▸ **YOUR OBJECTIVE**
Continue the forum thread on integer overflow and buffer overflow, starting after its last sentence.

▸ **QUOTED PASSAGE**
::::
Looking at https://www.owasp.org/index.php/Integer_overflow the consequences of integer overflow by itself either crashes/infinite loops. Crashing on overflow is not an improvement in these cases.

To get into exploitable access, you need buffer overflows, which can and should be protected against separately.

Once you protect against buffer overflows, crashing on integer overflows gets you exactly nothing. (Might be OK as an optional, assert-like debugging tool).

> To get into exploitable access, you need buffer overflows, which can and should be protected against separately.

Or you can use overflow to make the program to allocate too small buffer thus obtaining the buffer overflow you need to proceed further.

You're not making any sense: I already wrote "protect against buffer overflow instead of integer overflow" and your response is "buffer overflow".

Integer overflow can be a causal cause of buffer overflow. Like this for example:

  read(fd, &header, sizeof(header));
  int total_len = header.data_len + header.code_len;
  char *data = malloc(total_len);
  read(fd, data, total_len);
Now, the attacker crafts the file and.. there's your buffer overflow which is a direct consequence of undetected integer overflow [i.e., the program being allowed to proceed].
::::
▸ **INFORMATION SHOWN**
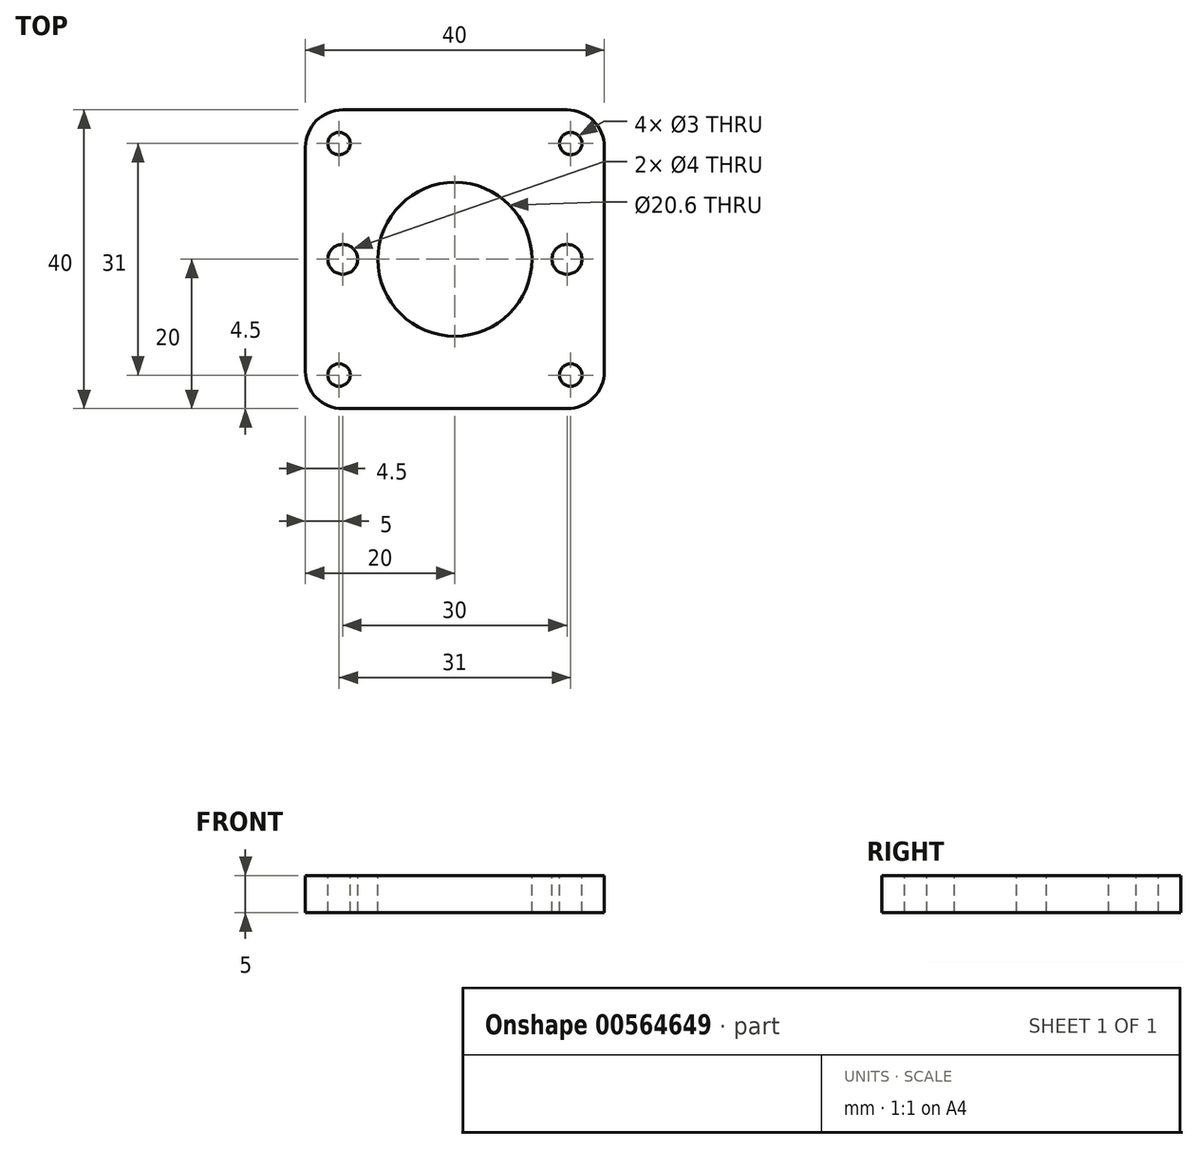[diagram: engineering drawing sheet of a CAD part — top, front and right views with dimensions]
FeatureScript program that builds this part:
annotation { "Feature Type Name" : "Feature", "Feature Type Description" : "" }
export const myFeature = defineFeature(function(context is Context, id is Id, definition is map)
    precondition{}
    {
        {
            var Q0;
            Q0=qCreatedBy(makeId("Top.planeOp"),FACE);
            var sketch = newSketch(context, id + "F0", { "sketchPlane" : qUnion([Q0])});
            skLineSegment(sketch, "E0.bottom", {"start": v(20, 20) * mm, "end": v(-20, 20) * mm});
            skLineSegment(sketch, "E0.top", {"start": v(20, -20) * mm, "end": v(-20, -20) * mm});
            skLineSegment(sketch, "E0.left", {"start": v(20, 20) * mm, "end": v(20, -20) * mm});
            skLineSegment(sketch, "E0.right", {"start": v(-20, 20) * mm, "end": v(-20, -20) * mm});
            skPoint(sketch, "E0.middle", {"position": v(0, 0) * mm});
            skSolve(sketch);
        }
        {
            var Q0;
            Q0=makeQuery(id+"F0.imprint","IMPRINT",FACE,{"disambiguationData":[TD([[makeQuery(id+"F0.imprint","IMPRINT",EDGE,{"derivedFrom":sQuery(id+"F0.wireOp",EDGE,"E0.bottom")}),1.0]])]});
            extrude(context, id + "F1", {"entities" : qUnion([Q0]), "depth" : 5 * mm, "offsetDistance" : 25 * mm});
        }
        {
            var Q0;
            Q0=makeQuery(id+"F1.opExtrude","CAP_FACE",FACE,{"disambiguationData":[OSD([sQuery(id+"F0.wireOp",EDGE,"E0.bottom"),sQuery(id+"F0.wireOp",EDGE,"E0.top"),sQuery(id+"F0.wireOp",EDGE,"E0.left"),sQuery(id+"F0.wireOp",EDGE,"E0.right")])],"isStart":false});
            var sketch = newSketch(context, id + "F2", { "sketchPlane" : qUnion([Q0])});
            skCircle(sketch, "E1", {"center": v(0, 0) * mm, "radius": 10.3 * mm});
            skSolve(sketch);
        }
        {
            var Q0;
            Q0=makeQuery(id+"F2.imprint","IMPRINT",FACE,{"disambiguationData":[TD([[makeQuery(id+"F2.imprint","IMPRINT",EDGE,{"derivedFrom":sQuery(id+"F2.wireOp",EDGE,"E1")}),1.0]])]});
            extrude(context, id + "F3", {"entities" : qUnion([Q0]), "operationType" : NewBodyOperationType.REMOVE, "endBound" : BoundingType.THROUGH_ALL, "oppositeDirection" : true, "depth" : 5 * mm, "offsetDistance" : 25 * mm});
        }
        {
            var Q0;
            Q0=makeQuery(id+"F1.opExtrude","CAP_FACE",FACE,{"disambiguationData":[OSD([sQuery(id+"F0.wireOp",EDGE,"E0.bottom"),sQuery(id+"F0.wireOp",EDGE,"E0.top"),sQuery(id+"F0.wireOp",EDGE,"E0.left"),sQuery(id+"F0.wireOp",EDGE,"E0.right")])],"isStart":false});
            var sketch = newSketch(context, id + "F4", { "sketchPlane" : qUnion([Q0])});
            skPoint(sketch, "E2", {"position": v(-15, 0) * mm});
            skPoint(sketch, "E3", {"position": v(15, 0) * mm});
            skSolve(sketch);
        }
        {
            var Q0;
            Q0=makeQuery(id+"F4.imprint","IMPRINT",FACE,{"disambiguationData":[TD([[makeQuery(id+"F4.imprint","IMPRINT",EDGE,{"derivedFrom":makeQuery(id+"F1.opExtrude","CAP_EDGE",EDGE,{"disambiguationData":[OSD([sQuery(id+"F0.wireOp",EDGE,"E0.bottom")])],"isStart":false})}),1.0]])]});
            var sketch = newSketch(context, id + "F5", { "sketchPlane" : qUnion([Q0])});
            skLineSegment(sketch, "E4.bottom", {"start": v(15.5, 15.5) * mm, "end": v(-15.5, 15.5) * mm});
            skLineSegment(sketch, "E4.top", {"start": v(15.5, -15.5) * mm, "end": v(-15.5, -15.5) * mm});
            skLineSegment(sketch, "E4.left", {"start": v(15.5, 15.5) * mm, "end": v(15.5, -15.5) * mm});
            skLineSegment(sketch, "E4.right", {"start": v(-15.5, 15.5) * mm, "end": v(-15.5, -15.5) * mm});
            skPoint(sketch, "E4.middle", {"position": v(0, 0) * mm});
            skPoint(sketch, "E5", {"position": v(-15.5, 15.5) * mm});
            skPoint(sketch, "E6", {"position": v(15.5, 15.5) * mm});
            skPoint(sketch, "E7", {"position": v(15.5, -15.5) * mm});
            skPoint(sketch, "E8", {"position": v(-15.5, -15.5) * mm});
            skSolve(sketch);
        }
        {
            var Q0;
            Q0=sQuery(id+"F5.wireOp",VERTEX,"E5");
            var Q1;
            Q1=sQuery(id+"F5.wireOp",VERTEX,"E6");
            var Q2;
            Q2=sQuery(id+"F5.wireOp",VERTEX,"E7");
            var Q3;
            Q3=sQuery(id+"F5.wireOp",VERTEX,"E8");
            var Q4;
            Q4=makeQuery(id+"F1.opExtrude","SWEPT_BODY",BODY,{"disambiguationData":[OSD([sQuery(id+"F0.wireOp",EDGE,"E0.bottom"),sQuery(id+"F0.wireOp",EDGE,"E0.top"),sQuery(id+"F0.wireOp",EDGE,"E0.left"),sQuery(id+"F0.wireOp",EDGE,"E0.right")])]});
            hole(context, id + "F6", {"style" : HoleStyle.SIMPLE, "endStyle" : HoleEndStyle.THROUGH, "holeDiameter" : 3 * mm, "isTappedThrough" : true, "tappedDepth" : 12 * mm, "tapClearance" : 3, "locations" : qUnion([Q0, Q1, Q2, Q3]), "scope" : qUnion([Q4])});
        }
        {
            var Q0;
            Q0=sQuery(id+"F4.wireOp",VERTEX,"E2");
            var Q1;
            Q1=sQuery(id+"F4.wireOp",VERTEX,"E3");
            var Q2;
            Q2=makeQuery(id+"F1.opExtrude","SWEPT_BODY",BODY,{"disambiguationData":[OSD([sQuery(id+"F0.wireOp",EDGE,"E0.bottom"),sQuery(id+"F0.wireOp",EDGE,"E0.top"),sQuery(id+"F0.wireOp",EDGE,"E0.left"),sQuery(id+"F0.wireOp",EDGE,"E0.right")])]});
            hole(context, id + "F7", {"style" : HoleStyle.SIMPLE, "endStyle" : HoleEndStyle.THROUGH, "holeDiameter" : 4 * mm, "isTappedThrough" : true, "tappedDepth" : 12 * mm, "tapClearance" : 3, "locations" : qUnion([Q0, Q1]), "scope" : qUnion([Q2])});
        }
        {
            var Q0;
            Q0=makeQuery(id+"F1.opExtrude","SWEPT_EDGE",EDGE,{"disambiguationData":[OSD([sQuery(id+"F0.wireOp",EDGE,"E0.bottom"),sQuery(id+"F0.wireOp",EDGE,"E0.right")])]});
            var Q1;
            Q1=makeQuery(id+"F1.opExtrude","SWEPT_EDGE",EDGE,{"disambiguationData":[OSD([sQuery(id+"F0.wireOp",EDGE,"E0.bottom"),sQuery(id+"F0.wireOp",EDGE,"E0.left")])]});
            var Q2;
            Q2=makeQuery(id+"F1.opExtrude","SWEPT_EDGE",EDGE,{"disambiguationData":[OSD([sQuery(id+"F0.wireOp",EDGE,"E0.top"),sQuery(id+"F0.wireOp",EDGE,"E0.right")])]});
            var Q3;
            Q3=makeQuery(id+"F1.opExtrude","SWEPT_EDGE",EDGE,{"disambiguationData":[OSD([sQuery(id+"F0.wireOp",EDGE,"E0.top"),sQuery(id+"F0.wireOp",EDGE,"E0.left")])]});
            fillet(context, id + "F8", {"entities" : qUnion([Q0, Q1, Q2, Q3]), "radius" : 5 * mm, "tangentPropagation" : true, "allowEdgeOverflow" : false});
        }
    });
::::
▸ **THE RESPONSE**
Once again: if you protect against buffer overflow, an integer overflow that might lead to buffer overflow doesn't matter. The C example doesn't matter because C has neither.

Overflow protection is fail-fast behaviour, similar to array bounds checking. It allows you to more quickly find the source of errors. I believe everybody agrees it's a good thing, at least in the array bounds checking case.

> Optimization flags in general should not change visible program behavior, except for performance.

The only behavior you would be able to observe before, that you wouldn't after disabling overflow behaviour, is a crash, and you would have fixed that anyway as soon as you observed it.

Of course, if there is $370 Million on the line, maybe just disable it and hope for the best :-)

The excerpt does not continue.